- [TO-DO ITEM]: All lines with the word "class" must be pulled from the entries below.
• • • • •
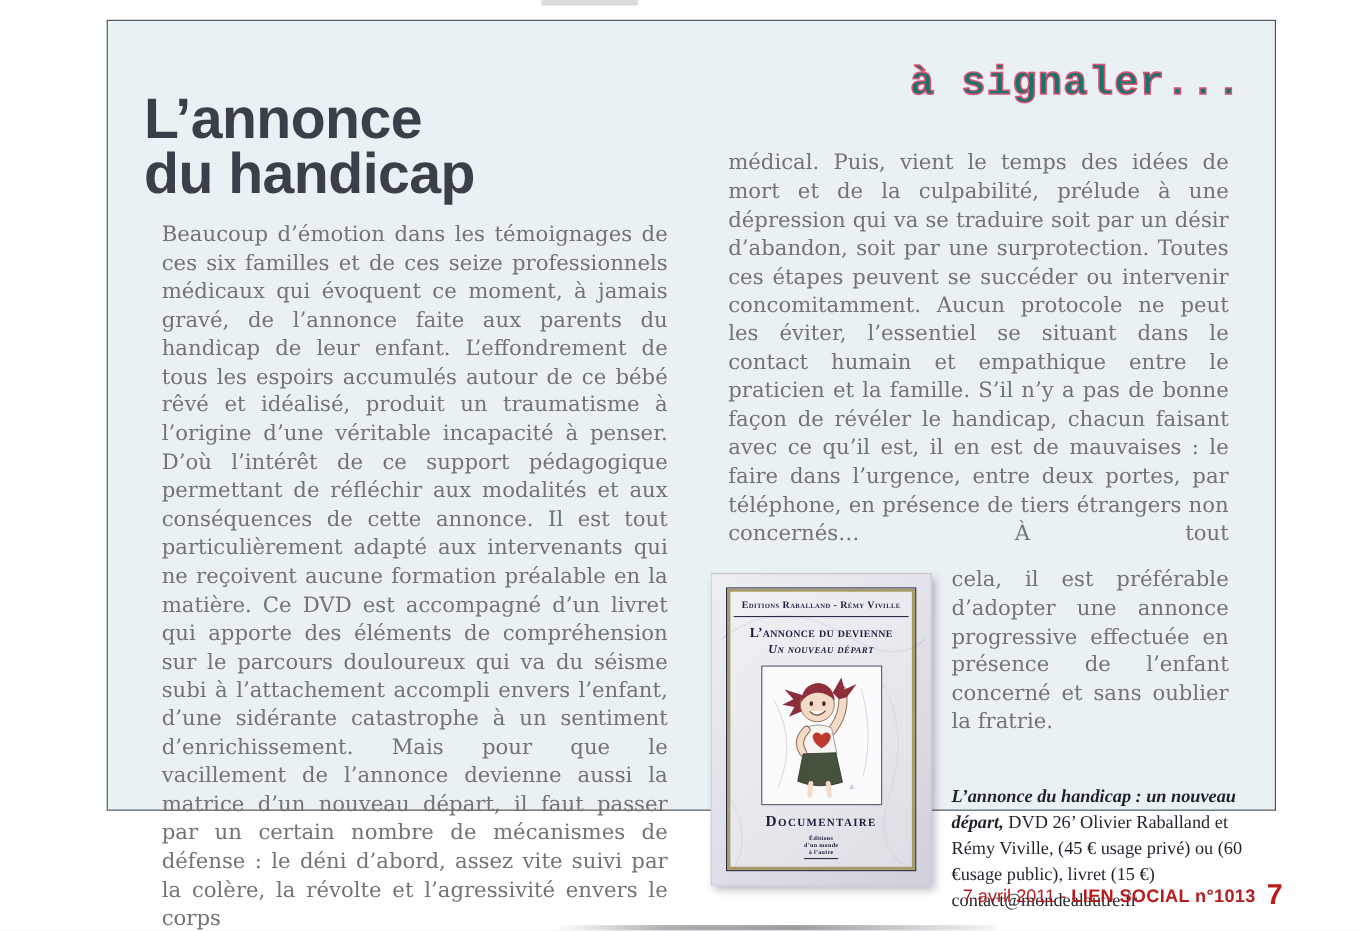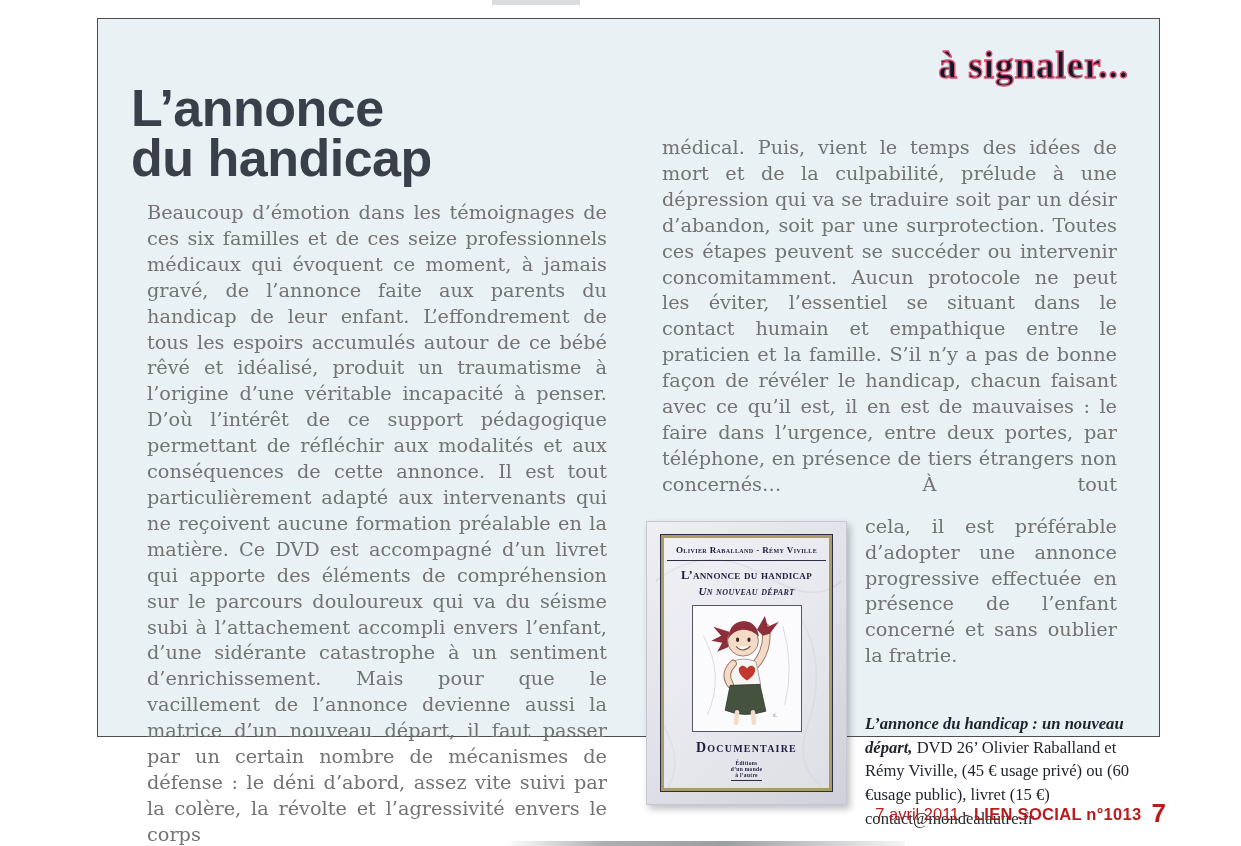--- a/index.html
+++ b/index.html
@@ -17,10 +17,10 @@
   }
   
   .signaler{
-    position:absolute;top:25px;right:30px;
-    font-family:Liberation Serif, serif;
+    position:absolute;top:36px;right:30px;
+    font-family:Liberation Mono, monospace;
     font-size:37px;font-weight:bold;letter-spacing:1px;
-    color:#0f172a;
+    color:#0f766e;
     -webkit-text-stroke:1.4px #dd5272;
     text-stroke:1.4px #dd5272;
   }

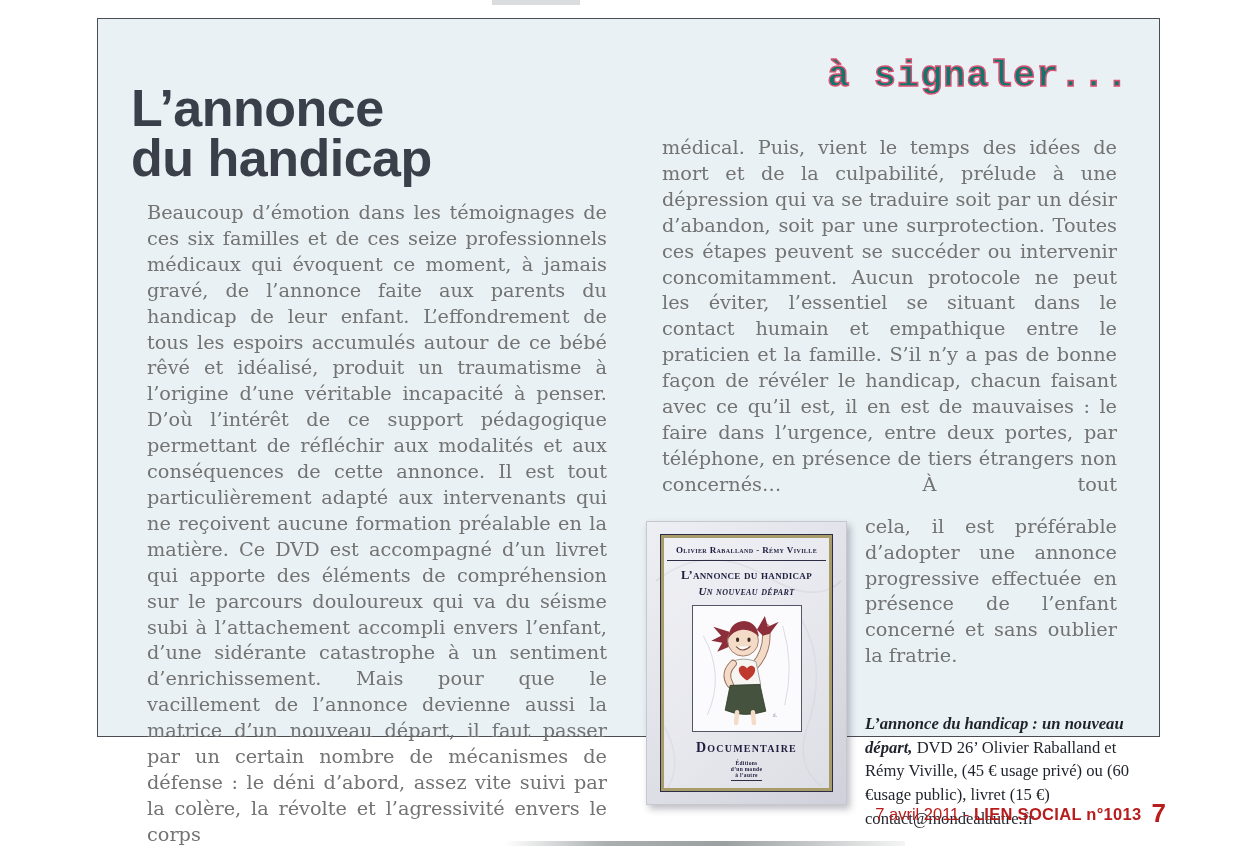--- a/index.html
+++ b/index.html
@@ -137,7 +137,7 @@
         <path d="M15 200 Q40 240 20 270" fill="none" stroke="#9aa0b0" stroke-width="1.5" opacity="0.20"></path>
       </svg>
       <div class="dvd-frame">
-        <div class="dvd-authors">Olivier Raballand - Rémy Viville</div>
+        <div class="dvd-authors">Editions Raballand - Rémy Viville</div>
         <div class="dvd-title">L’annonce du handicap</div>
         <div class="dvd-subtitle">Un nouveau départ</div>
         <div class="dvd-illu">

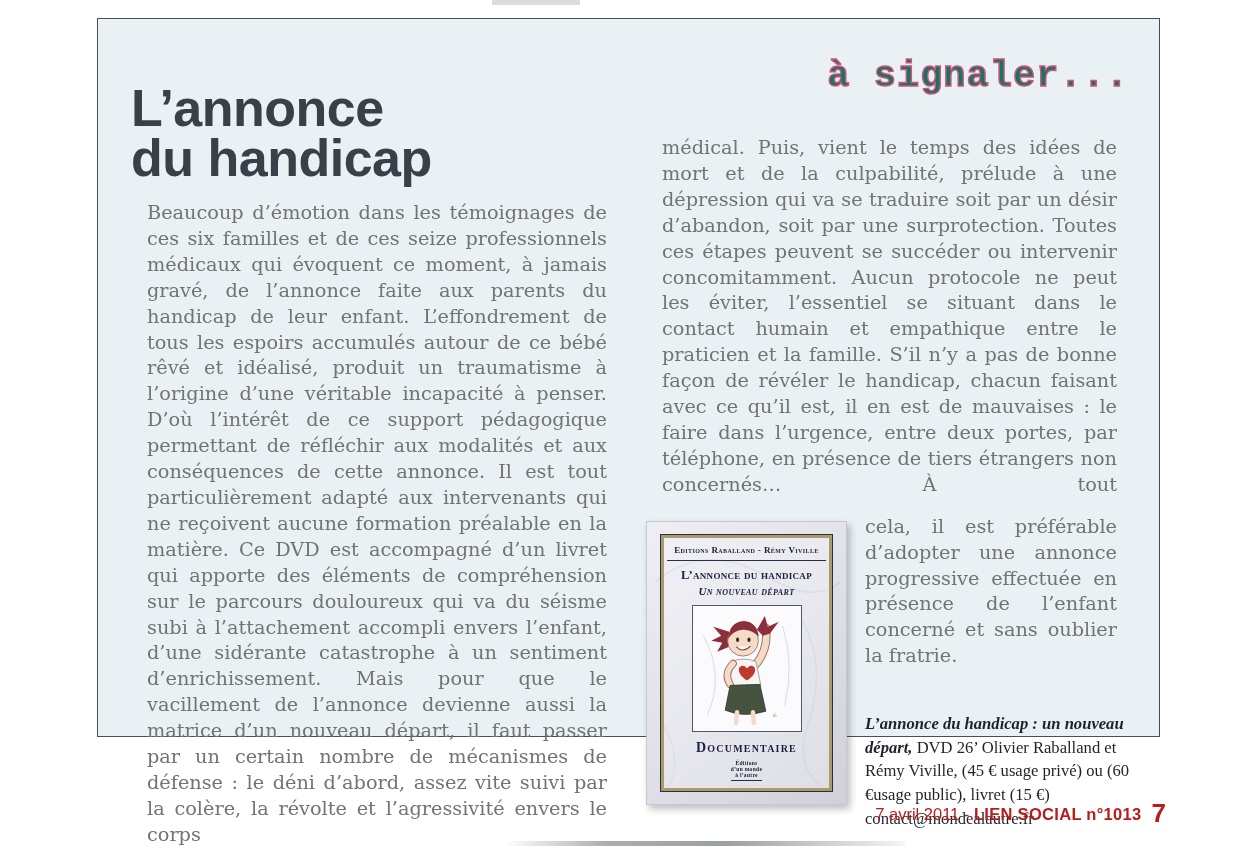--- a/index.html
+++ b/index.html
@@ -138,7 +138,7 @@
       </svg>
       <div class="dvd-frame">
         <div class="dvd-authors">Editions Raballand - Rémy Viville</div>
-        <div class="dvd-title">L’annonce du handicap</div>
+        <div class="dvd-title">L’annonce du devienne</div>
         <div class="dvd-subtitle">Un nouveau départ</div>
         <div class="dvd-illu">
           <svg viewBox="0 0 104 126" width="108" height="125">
• • • • •
- [TASK ANSWER]:
       <div class="dvd-frame">
-        <div class="dvd-authors">Olivier Raballand - Rémy Viville</div>
+        <div class="dvd-authors">Editions Raballand - Rémy Viville</div>
         <div class="dvd-title">L’annonce du handicap</div>
         <div class="dvd-subtitle">Un nouveau départ</div>
         <div class="dvd-illu">
       <div class="dvd-frame">
         <div class="dvd-authors">Editions Raballand - Rémy Viville</div>
-        <div class="dvd-title">L’annonce du handicap</div>
+        <div class="dvd-title">L’annonce du devienne</div>
         <div class="dvd-subtitle">Un nouveau départ</div>
         <div class="dvd-illu">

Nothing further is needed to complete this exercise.